▶ **WORK REQUIRED**: Reproduce the listing that follows with no differences at all.
++++ SUPPLIED RECORDS ++++
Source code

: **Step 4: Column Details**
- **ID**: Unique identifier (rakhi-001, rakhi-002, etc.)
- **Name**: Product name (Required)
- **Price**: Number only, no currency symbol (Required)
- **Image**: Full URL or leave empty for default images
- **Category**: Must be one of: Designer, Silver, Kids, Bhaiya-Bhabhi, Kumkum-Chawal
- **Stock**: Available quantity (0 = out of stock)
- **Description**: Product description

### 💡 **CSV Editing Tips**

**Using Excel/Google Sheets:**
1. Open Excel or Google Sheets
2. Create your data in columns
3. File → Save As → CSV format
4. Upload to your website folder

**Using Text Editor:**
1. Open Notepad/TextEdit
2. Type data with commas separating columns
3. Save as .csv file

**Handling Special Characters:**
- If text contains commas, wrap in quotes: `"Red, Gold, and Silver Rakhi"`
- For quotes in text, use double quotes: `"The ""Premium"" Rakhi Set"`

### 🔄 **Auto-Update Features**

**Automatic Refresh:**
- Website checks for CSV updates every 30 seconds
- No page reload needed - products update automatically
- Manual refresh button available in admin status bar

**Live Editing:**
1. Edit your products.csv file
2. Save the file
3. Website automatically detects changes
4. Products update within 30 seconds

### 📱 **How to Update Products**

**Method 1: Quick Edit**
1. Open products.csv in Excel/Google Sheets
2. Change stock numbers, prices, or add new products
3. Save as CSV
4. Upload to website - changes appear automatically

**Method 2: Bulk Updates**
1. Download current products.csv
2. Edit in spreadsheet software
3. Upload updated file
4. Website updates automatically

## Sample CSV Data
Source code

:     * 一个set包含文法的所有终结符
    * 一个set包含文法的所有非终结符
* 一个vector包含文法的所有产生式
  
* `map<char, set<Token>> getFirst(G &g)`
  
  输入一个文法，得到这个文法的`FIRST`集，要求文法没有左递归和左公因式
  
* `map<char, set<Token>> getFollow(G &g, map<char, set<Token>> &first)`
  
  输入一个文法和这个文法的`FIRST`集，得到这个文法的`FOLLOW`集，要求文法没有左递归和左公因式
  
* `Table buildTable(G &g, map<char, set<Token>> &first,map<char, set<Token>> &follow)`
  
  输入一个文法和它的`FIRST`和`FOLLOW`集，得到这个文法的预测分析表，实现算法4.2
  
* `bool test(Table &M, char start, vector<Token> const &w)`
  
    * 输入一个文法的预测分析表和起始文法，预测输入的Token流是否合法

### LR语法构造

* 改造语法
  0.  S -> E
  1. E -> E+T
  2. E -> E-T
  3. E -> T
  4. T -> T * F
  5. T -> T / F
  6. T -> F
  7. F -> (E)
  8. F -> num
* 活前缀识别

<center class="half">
++++
▶ **ANSWER TO THIS TASK**:
Source code

: **Step 4: Column Details**
- **ID**: Unique identifier (rakhi-001, rakhi-002, etc.)
- **Name**: Product name (Required)
- **Price**: Number only, no currency symbol (Required)
- **Image**: Full URL or leave empty for default images
- **Category**: Must be one of: Designer, Silver, Kids, Bhaiya-Bhabhi, Kumkum-Chawal
- **Stock**: Available quantity (0 = out of stock)
- **Description**: Product description

### 💡 **CSV Editing Tips**

**Using Excel/Google Sheets:**
1. Open Excel or Google Sheets
2. Create your data in columns
3. File → Save As → CSV format
4. Upload to your website folder

**Using Text Editor:**
1. Open Notepad/TextEdit
2. Type data with commas separating columns
3. Save as .csv file

**Handling Special Characters:**
- If text contains commas, wrap in quotes: `"Red, Gold, and Silver Rakhi"`
- For quotes in text, use double quotes: `"The ""Premium"" Rakhi Set"`

### 🔄 **Auto-Update Features**

**Automatic Refresh:**
- Website checks for CSV updates every 30 seconds
- No page reload needed - products update automatically
- Manual refresh button available in admin status bar

**Live Editing:**
1. Edit your products.csv file
2. Save the file
3. Website automatically detects changes
4. Products update within 30 seconds

### 📱 **How to Update Products**

**Method 1: Quick Edit**
1. Open products.csv in Excel/Google Sheets
2. Change stock numbers, prices, or add new products
3. Save as CSV
4. Upload to website - changes appear automatically

**Method 2: Bulk Updates**
1. Download current products.csv
2. Edit in spreadsheet software
3. Upload updated file
4. Website updates automatically

## Sample CSV Data
Source code

:     * 一个set包含文法的所有终结符
    * 一个set包含文法的所有非终结符
* 一个vector包含文法的所有产生式
  
* `map<char, set<Token>> getFirst(G &g)`
  
  输入一个文法，得到这个文法的`FIRST`集，要求文法没有左递归和左公因式
  
* `map<char, set<Token>> getFollow(G &g, map<char, set<Token>> &first)`
  
  输入一个文法和这个文法的`FIRST`集，得到这个文法的`FOLLOW`集，要求文法没有左递归和左公因式
  
* `Table buildTable(G &g, map<char, set<Token>> &first,map<char, set<Token>> &follow)`
  
  输入一个文法和它的`FIRST`和`FOLLOW`集，得到这个文法的预测分析表，实现算法4.2
  
* `bool test(Table &M, char start, vector<Token> const &w)`
  
    * 输入一个文法的预测分析表和起始文法，预测输入的Token流是否合法

### LR语法构造

* 改造语法
  0.  S -> E
  1. E -> E+T
  2. E -> E-T
  3. E -> T
  4. T -> T * F
  5. T -> T / F
  6. T -> F
  7. F -> (E)
  8. F -> num
* 活前缀识别

<center class="half">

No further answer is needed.